Aim of the exercise: Omit every picture, then return the listing verbatim.

Records shown:

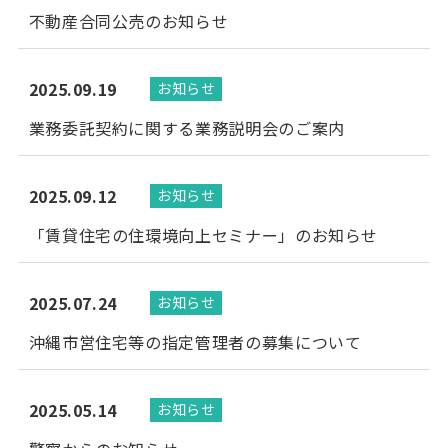
不動産合同公売のお知らせ
2025.09.19
お知らせ
業務委託契約に関する業務説明会のご案内
2025.09.12
お知らせ
「賃貸住宅の住環境向上セミナー」のお知らせ
2025.07.24
お知らせ
沖縄市営住宅等の指定管理者の募集について
2025.05.14
お知らせ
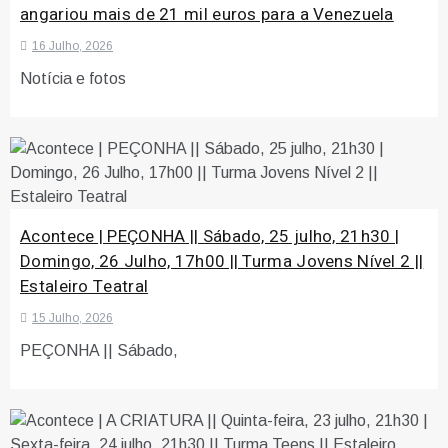
angariou mais de 21 mil euros para a Venezuela
16 Julho, 2026
Notícia e fotos
Acontece | PEÇONHA || Sábado, 25 julho, 21h30 |
Domingo, 26 Julho, 17h00 || Turma Jovens Nível 2 ||
Estaleiro Teatral
15 Julho, 2026
PEÇONHA || Sábado,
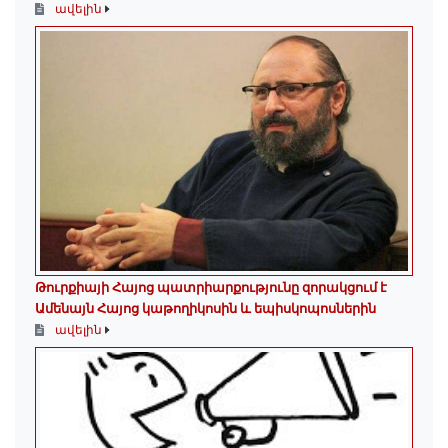
ավելին
Թուրքիայի Հայոց պատրիարքությունը զորակցում է
Ամենայն Հայոց կաթողիկոսին և եպիսկոպոսներին
ավելին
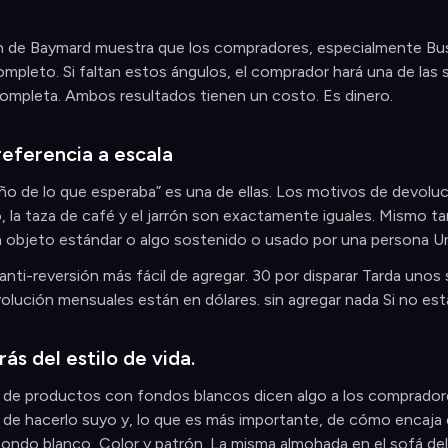
n de Baymard muestra que los compradores, especialmente Busqu
mpleto. Si faltan estos ángulos, el comprador hará una de las 
ompleta. Ambos resultados tienen un costo. Es dinero.
referencia a escala
o de lo que esperaba” es una de ellas. Los motivos de devoluc
, la taza de café y el jarrón son exactamente iguales. Mismo t
 objeto estándar o algo sostenido o usado por una persona Un
 anti-reversión más fácil de agregar. 30 por disparar Tarda uno
lución mensuales están en dólares. sin agregar nada Si no está e
rás del estilo de vida.
 de productos con fondos blancos dicen algo a los compradore
a de hacerlo suyo y, lo que es más importante, de cómo encaja
fondo blanco, Color y patrón. La misma almohada en el sofá del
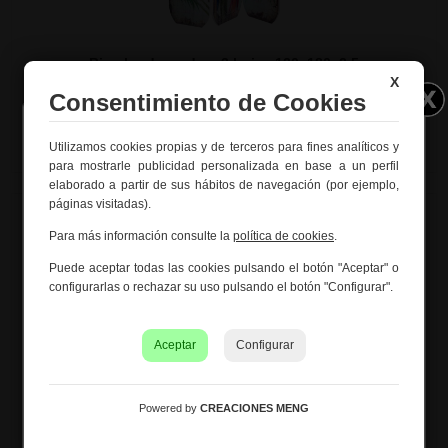
Biombo de madera 3 hojas 120x180x2.5
X
Ref. 19367
Consentimiento de Cookies
Utilizamos cookies propias y de terceros para fines analíticos y
Información importante – Vacaciones
para mostrarle publicidad personalizada en base a un perfil
de verano
elaborado a partir de sus hábitos de navegación (por ejemplo,
páginas visitadas).
Creaciones Meng hará una
pausa por vacaciones de
verano del 10 al 21 de agosto
, ambos inclusive.
Para más información consulte la
política de cookies
.
Los pedidos recibidos hasta el 4 de agosto serán
Puede aceptar todas las cookies pulsando el botón "Aceptar" o
gestionados y expedidos antes del cierre vacacional.
configurarlas o rechazar su uso pulsando el botón "Configurar".
Los pedidos realizados a partir del 5 de agosto se
tramitarán desde el 24 de agosto, siguiendo el orden de
recepción.
Aceptar
Configurar
Asimismo, le informamos de que la empresa hará una
pequeña
pausa los días 31 de agosto y 1 de septiembre
con motivo de las fiestas patronales
de nuestra
Powered by
CREACIONES MENG
localidad.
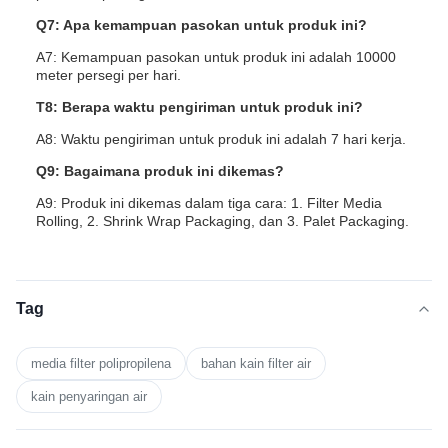
Q7: Apa kemampuan pasokan untuk produk ini?
A7: Kemampuan pasokan untuk produk ini adalah 10000
meter persegi per hari.
T8: Berapa waktu pengiriman untuk produk ini?
A8: Waktu pengiriman untuk produk ini adalah 7 hari kerja.
Q9: Bagaimana produk ini dikemas?
A9: Produk ini dikemas dalam tiga cara: 1. Filter Media
Rolling, 2. Shrink Wrap Packaging, dan 3. Palet Packaging.
Tag
media filter polipropilena
bahan kain filter air
kain penyaringan air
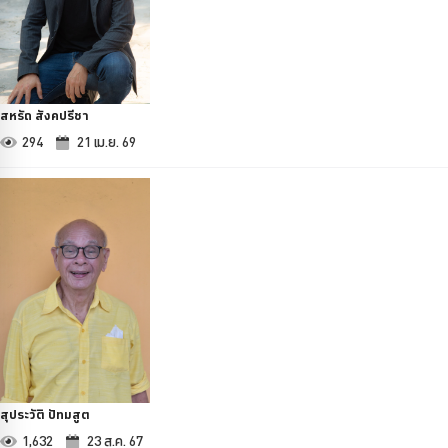
สหรัถ สังคปรีชา
294
21 เม.ย. 69
สุประวัติ ปัทมสูต
1,632
23 ส.ค. 67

Solution for this exercise:
不動産合同公売のお知らせ
2025.09.19
お知らせ
業務委託契約に関する業務説明会のご案内
2025.09.12
お知らせ
「賃貸住宅の住環境向上セミナー」のお知らせ
2025.07.24
お知らせ
沖縄市営住宅等の指定管理者の募集について
2025.05.14
お知らせ
angariou mais de 21 mil euros para a Venezuela
16 Julho, 2026
Notícia e fotos
Acontece | PEÇONHA || Sábado, 25 julho, 21h30 |
Domingo, 26 Julho, 17h00 || Turma Jovens Nível 2 ||
Estaleiro Teatral
15 Julho, 2026
PEÇONHA || Sábado,
ավելին
Թուրքիայի Հայոց պատրիարքությունը զորակցում է
Ամենայն Հայոց կաթողիկոսին և եպիսկոպոսներին
ավելին
n de Baymard muestra que los compradores, especialmente Busqu
mpleto. Si faltan estos ángulos, el comprador hará una de las 
ompleta. Ambos resultados tienen un costo. Es dinero.
referencia a escala
o de lo que esperaba” es una de ellas. Los motivos de devoluc
, la taza de café y el jarrón son exactamente iguales. Mismo t
 objeto estándar o algo sostenido o usado por una persona Un
 anti-reversión más fácil de agregar. 30 por disparar Tarda uno
lución mensuales están en dólares. sin agregar nada Si no está e
rás del estilo de vida.
 de productos con fondos blancos dicen algo a los compradore
a de hacerlo suyo y, lo que es más importante, de cómo encaja
fondo blanco, Color y patrón. La misma almohada en el sofá del
Biombo de madera 3 hojas 120x180x2.5
X
Ref. 19367
Consentimiento de Cookies
Utilizamos cookies propias y de terceros para fines analíticos y
Información importante – Vacaciones
para mostrarle publicidad personalizada en base a un perfil
de verano
elaborado a partir de sus hábitos de navegación (por ejemplo,
páginas visitadas).
Creaciones Meng hará una
pausa por vacaciones de
verano del 10 al 21 de agosto
, ambos inclusive.
Para más información consulte la
política de cookies
.
Los pedidos recibidos hasta el 4 de agosto serán
Puede aceptar todas las cookies pulsando el botón "Aceptar" o
gestionados y expedidos antes del cierre vacacional.
configurarlas o rechazar su uso pulsando el botón "Configurar".
Los pedidos realizados a partir del 5 de agosto se
tramitarán desde el 24 de agosto, siguiendo el orden de
recepción.
Aceptar
Configurar
Asimismo, le informamos de que la empresa hará una
pequeña
pausa los días 31 de agosto y 1 de septiembre
con motivo de las fiestas patronales
de nuestra
Powered by
CREACIONES MENG
localidad.
Q7: Apa kemampuan pasokan untuk produk ini?
A7: Kemampuan pasokan untuk produk ini adalah 10000
meter persegi per hari.
T8: Berapa waktu pengiriman untuk produk ini?
A8: Waktu pengiriman untuk produk ini adalah 7 hari kerja.
Q9: Bagaimana produk ini dikemas?
A9: Produk ini dikemas dalam tiga cara: 1. Filter Media
Rolling, 2. Shrink Wrap Packaging, dan 3. Palet Packaging.
Tag
media filter polipropilena
bahan kain filter air
kain penyaringan air
สหรัถ สังคปรีชา
294
21 เม.ย. 69
สุประวัติ ปัทมสูต
1,632
23 ส.ค. 67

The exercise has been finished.